Reproduce every line of text in the records below word for word, and leave the pictures out of your answer.

**RECORDS SUPPLIED**:
START
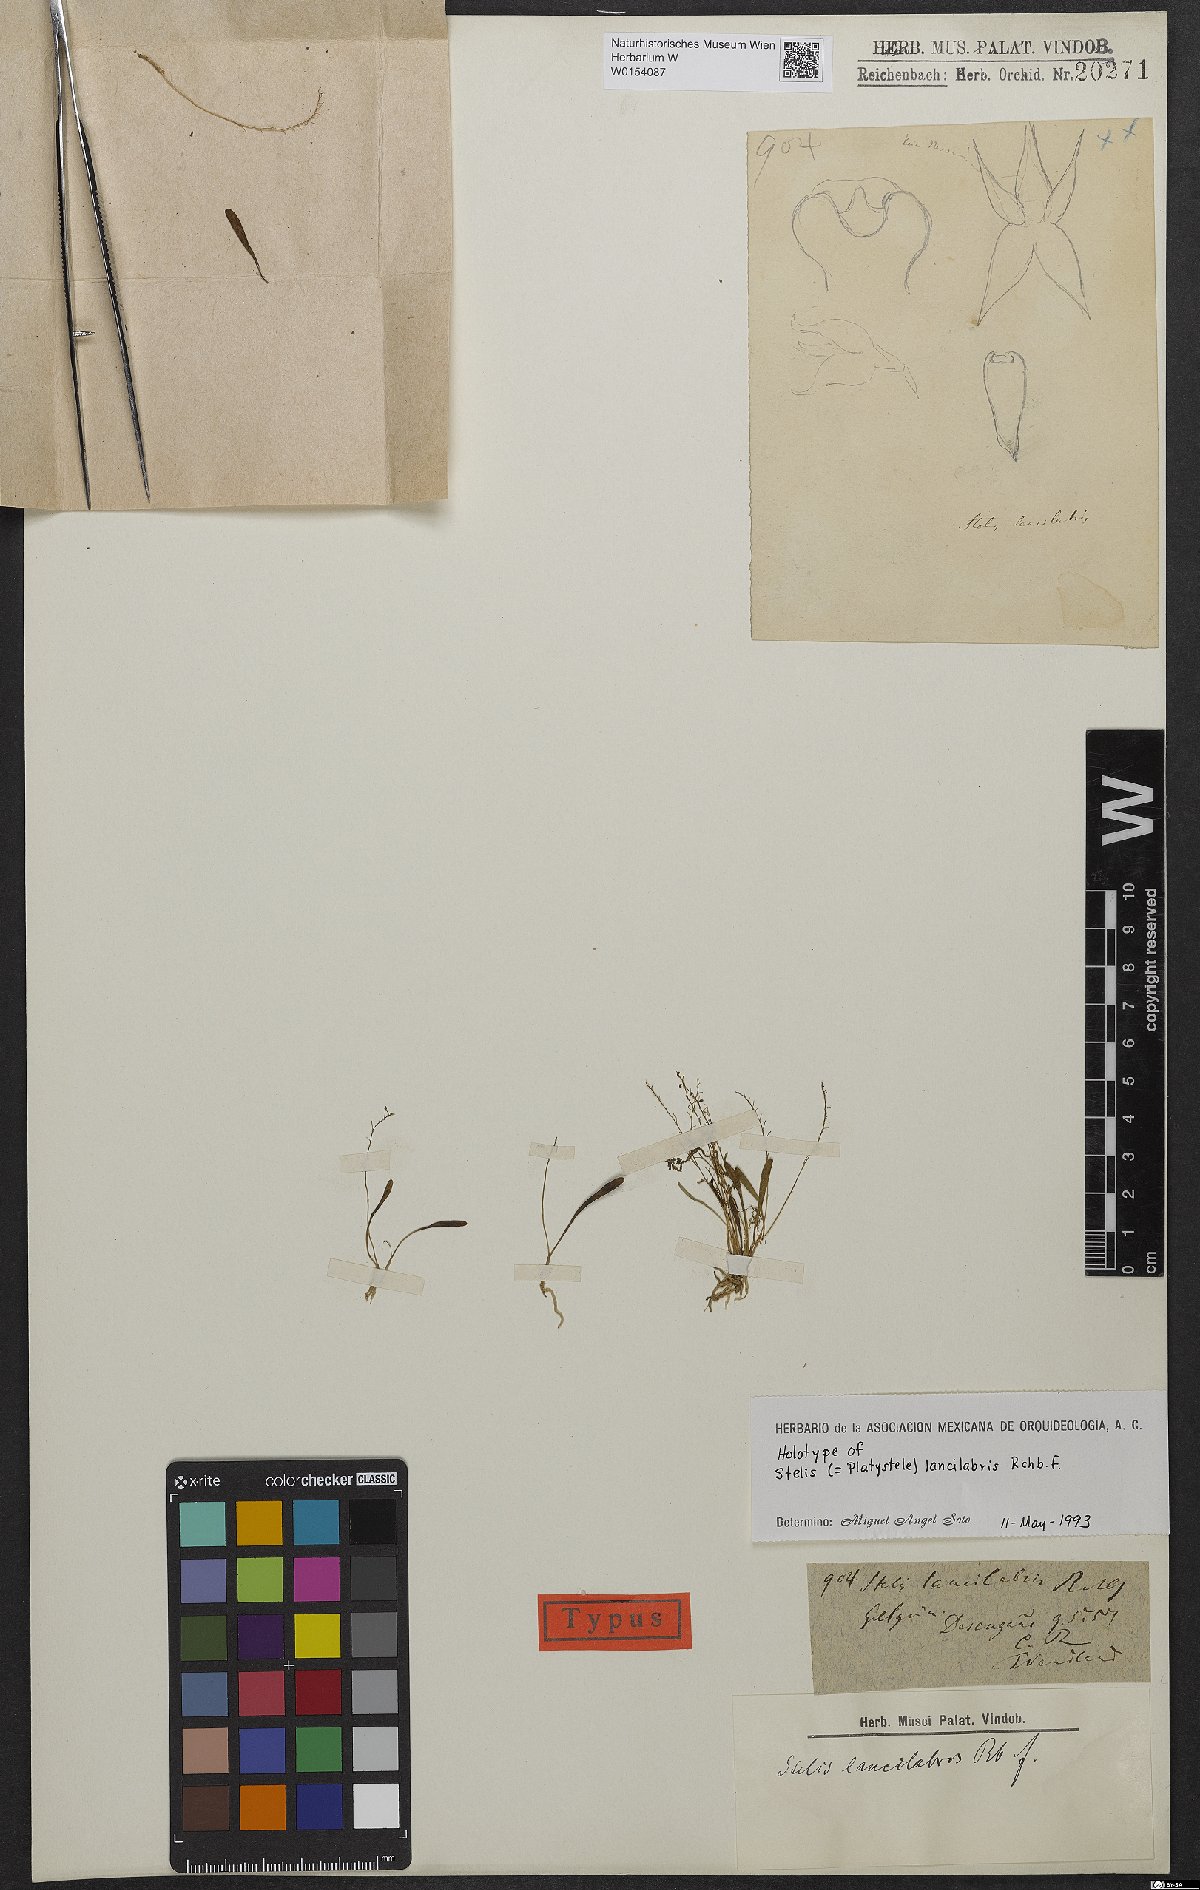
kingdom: Plantae
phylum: Tracheophyta
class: Liliopsida
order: Asparagales
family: Orchidaceae
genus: Platystele
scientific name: Platystele lancilabris
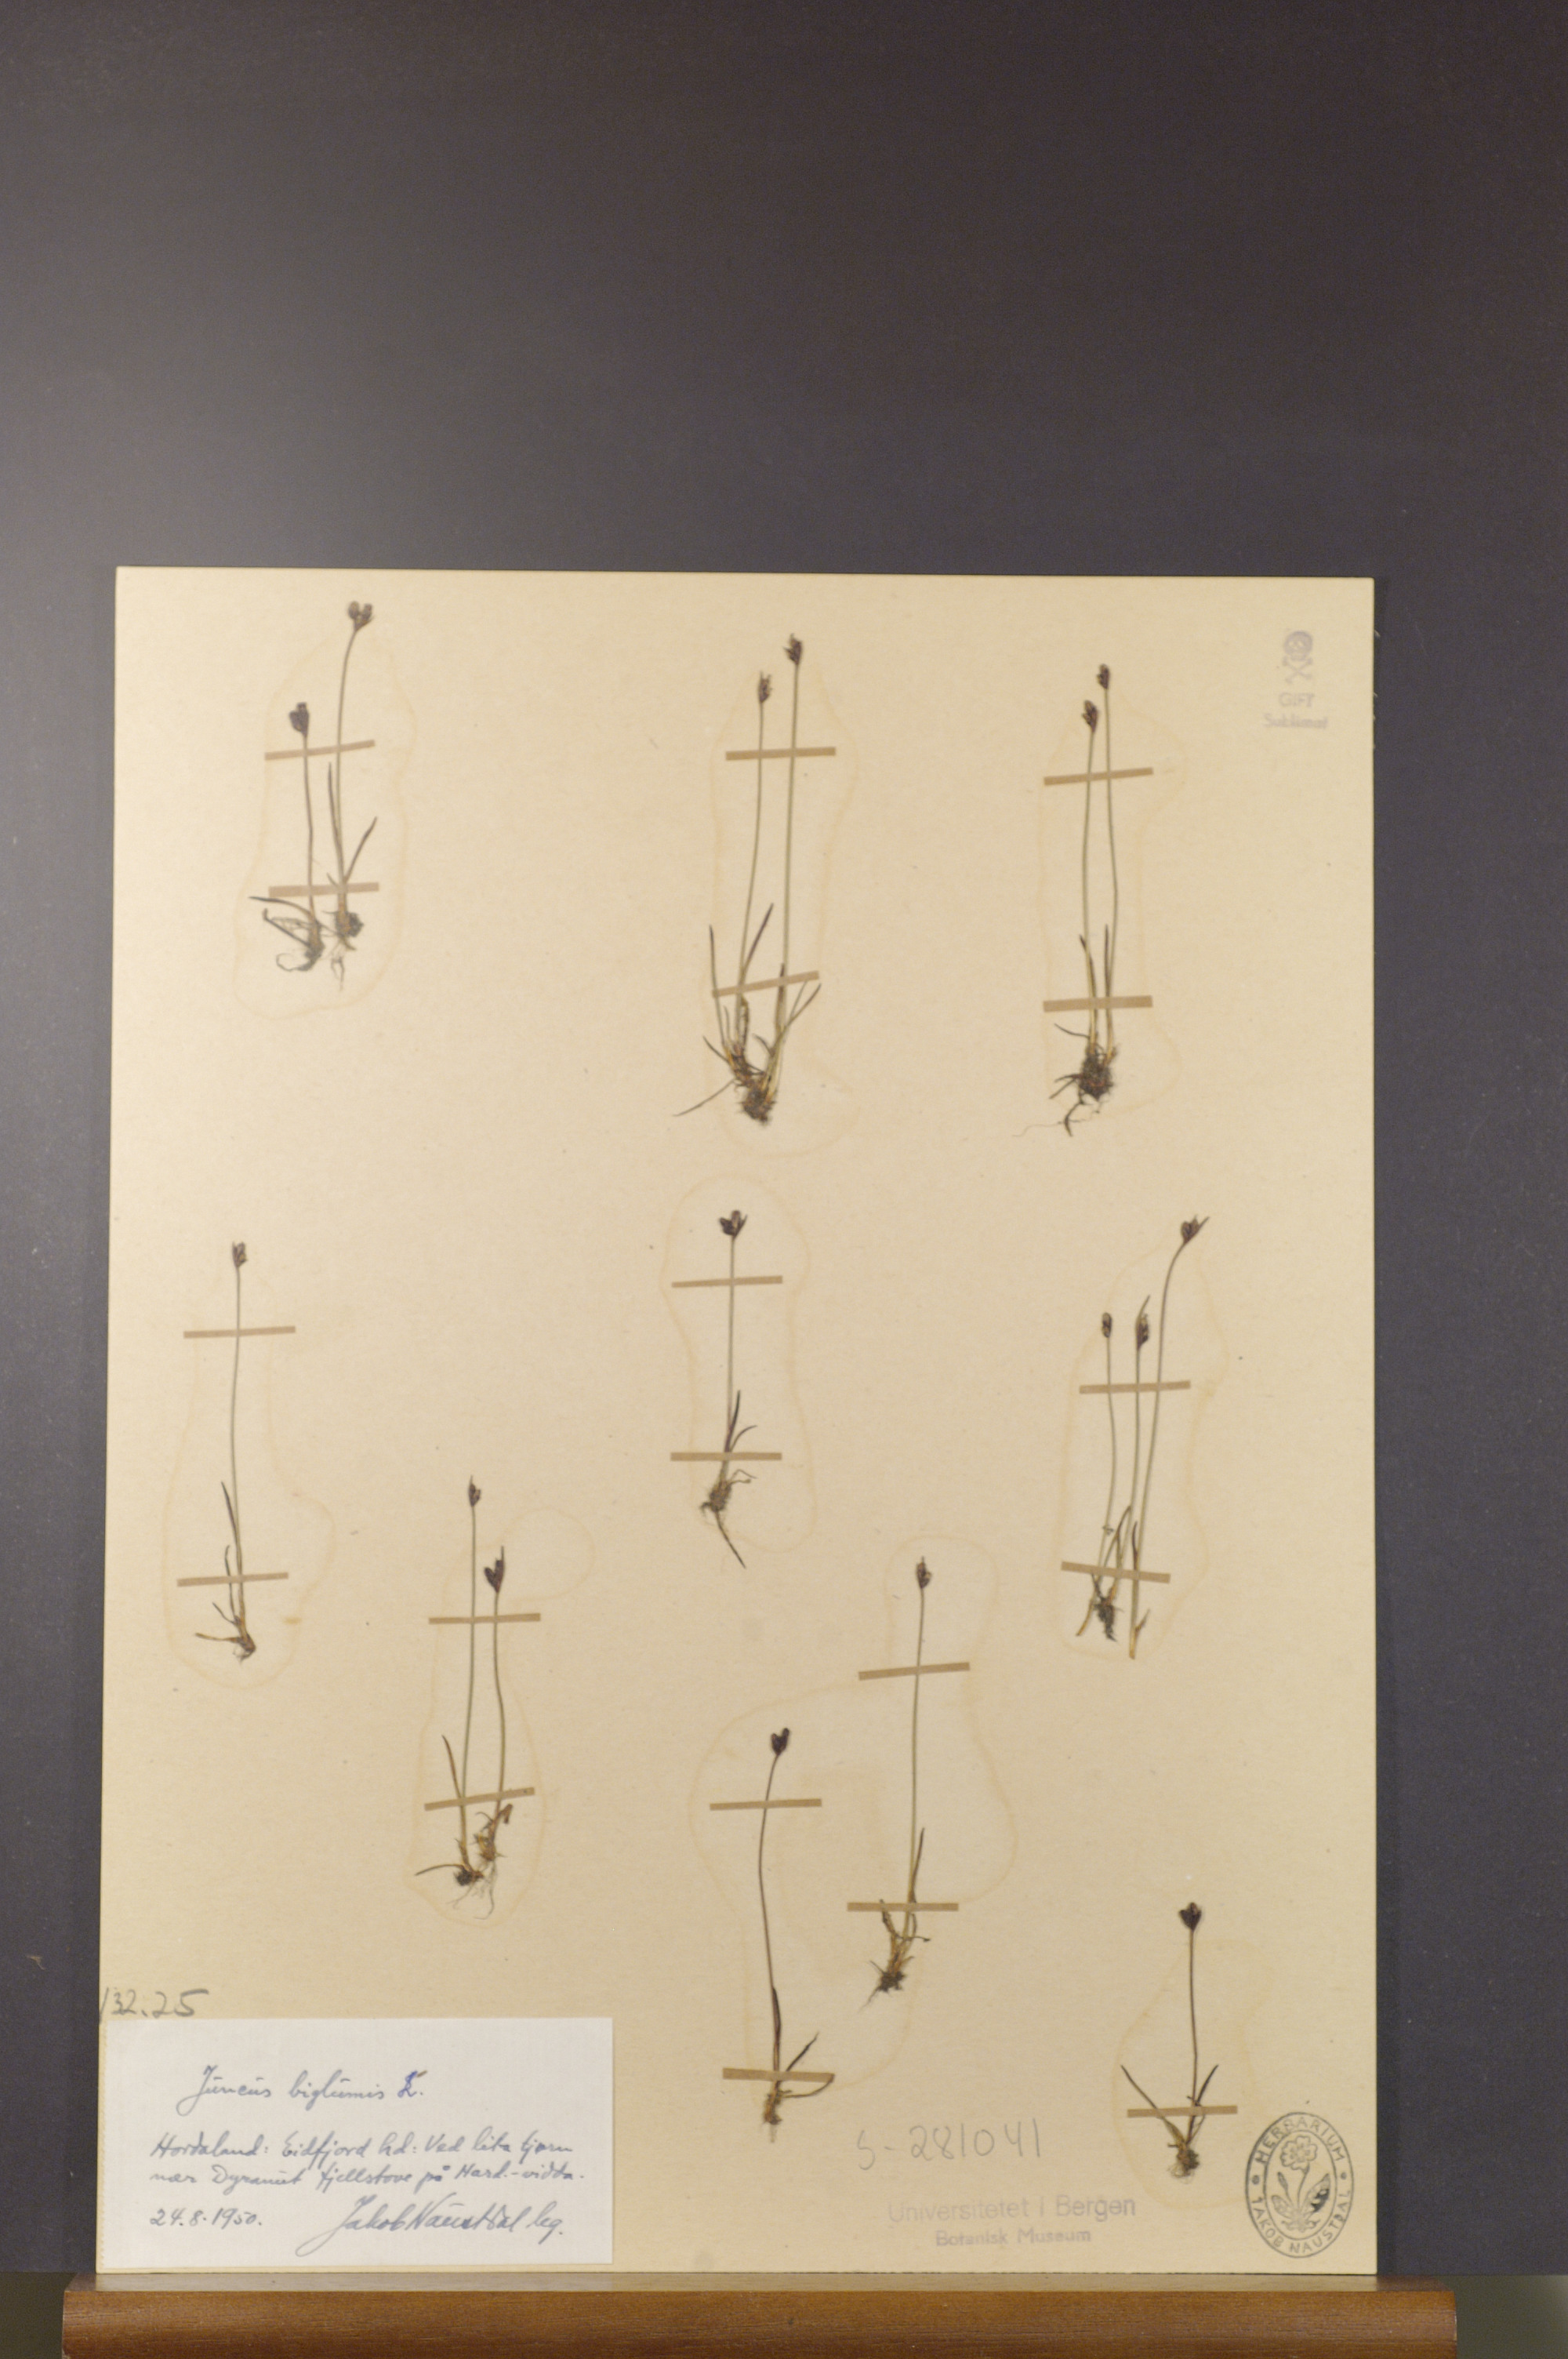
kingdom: Plantae
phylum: Tracheophyta
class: Liliopsida
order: Poales
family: Juncaceae
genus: Juncus
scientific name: Juncus biglumis
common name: Two-flowered rush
END
**FULL SOLUTION**:
kingdom: Plantae
phylum: Tracheophyta
class: Liliopsida
order: Asparagales
family: Orchidaceae
genus: Platystele
scientific name: Platystele lancilabris
kingdom: Plantae
phylum: Tracheophyta
class: Liliopsida
order: Poales
family: Juncaceae
genus: Juncus
scientific name: Juncus biglumis
common name: Two-flowered rush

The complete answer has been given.